Dataset records

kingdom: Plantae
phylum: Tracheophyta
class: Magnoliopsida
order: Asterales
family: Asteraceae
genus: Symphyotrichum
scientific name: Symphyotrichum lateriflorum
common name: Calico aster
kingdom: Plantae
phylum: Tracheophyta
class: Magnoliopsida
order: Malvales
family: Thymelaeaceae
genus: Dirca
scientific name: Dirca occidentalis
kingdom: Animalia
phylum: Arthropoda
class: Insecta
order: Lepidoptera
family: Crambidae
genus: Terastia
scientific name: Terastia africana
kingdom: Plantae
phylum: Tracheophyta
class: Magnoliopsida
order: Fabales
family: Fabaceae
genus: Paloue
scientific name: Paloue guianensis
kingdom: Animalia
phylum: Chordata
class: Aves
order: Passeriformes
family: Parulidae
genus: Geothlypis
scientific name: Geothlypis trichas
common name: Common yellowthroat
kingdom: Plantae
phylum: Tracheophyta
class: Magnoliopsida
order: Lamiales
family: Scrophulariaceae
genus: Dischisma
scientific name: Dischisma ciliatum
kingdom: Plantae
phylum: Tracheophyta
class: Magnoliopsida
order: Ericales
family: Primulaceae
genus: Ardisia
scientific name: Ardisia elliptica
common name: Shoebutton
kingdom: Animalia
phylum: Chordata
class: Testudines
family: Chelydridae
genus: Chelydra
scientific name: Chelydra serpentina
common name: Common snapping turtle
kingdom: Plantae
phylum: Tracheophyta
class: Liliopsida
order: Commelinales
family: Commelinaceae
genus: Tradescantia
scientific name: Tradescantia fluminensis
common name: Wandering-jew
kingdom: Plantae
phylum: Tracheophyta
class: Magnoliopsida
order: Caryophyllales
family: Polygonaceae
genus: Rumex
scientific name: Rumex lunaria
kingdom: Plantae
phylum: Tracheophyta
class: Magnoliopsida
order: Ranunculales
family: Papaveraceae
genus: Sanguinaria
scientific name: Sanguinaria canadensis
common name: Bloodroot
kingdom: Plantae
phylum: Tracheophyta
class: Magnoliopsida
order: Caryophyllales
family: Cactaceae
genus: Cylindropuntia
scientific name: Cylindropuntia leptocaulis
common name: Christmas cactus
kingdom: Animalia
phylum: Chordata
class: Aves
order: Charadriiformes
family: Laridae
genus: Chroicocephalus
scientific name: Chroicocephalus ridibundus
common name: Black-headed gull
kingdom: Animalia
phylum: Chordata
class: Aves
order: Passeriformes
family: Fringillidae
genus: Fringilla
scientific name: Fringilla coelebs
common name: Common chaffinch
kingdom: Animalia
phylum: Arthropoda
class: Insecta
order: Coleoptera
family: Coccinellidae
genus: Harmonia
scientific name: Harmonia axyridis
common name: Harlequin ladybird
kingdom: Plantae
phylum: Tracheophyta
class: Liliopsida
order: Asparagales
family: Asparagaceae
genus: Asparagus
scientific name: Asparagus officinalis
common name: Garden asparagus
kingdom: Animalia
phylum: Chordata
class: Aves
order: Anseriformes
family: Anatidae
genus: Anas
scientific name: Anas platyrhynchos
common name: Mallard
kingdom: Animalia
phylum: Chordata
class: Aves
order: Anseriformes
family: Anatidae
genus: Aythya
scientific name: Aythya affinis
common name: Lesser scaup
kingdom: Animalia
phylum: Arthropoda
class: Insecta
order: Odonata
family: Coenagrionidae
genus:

▶ **To do**
Please copy the material word for word, from its first line down to and including the line with "order: Fabales".

▶ **Reply**
kingdom: Plantae
phylum: Tracheophyta
class: Magnoliopsida
order: Asterales
family: Asteraceae
genus: Symphyotrichum
scientific name: Symphyotrichum lateriflorum
common name: Calico aster
kingdom: Plantae
phylum: Tracheophyta
class: Magnoliopsida
order: Malvales
family: Thymelaeaceae
genus: Dirca
scientific name: Dirca occidentalis
kingdom: Animalia
phylum: Arthropoda
class: Insecta
order: Lepidoptera
family: Crambidae
genus: Terastia
scientific name: Terastia africana
kingdom: Plantae
phylum: Tracheophyta
class: Magnoliopsida
order: Fabales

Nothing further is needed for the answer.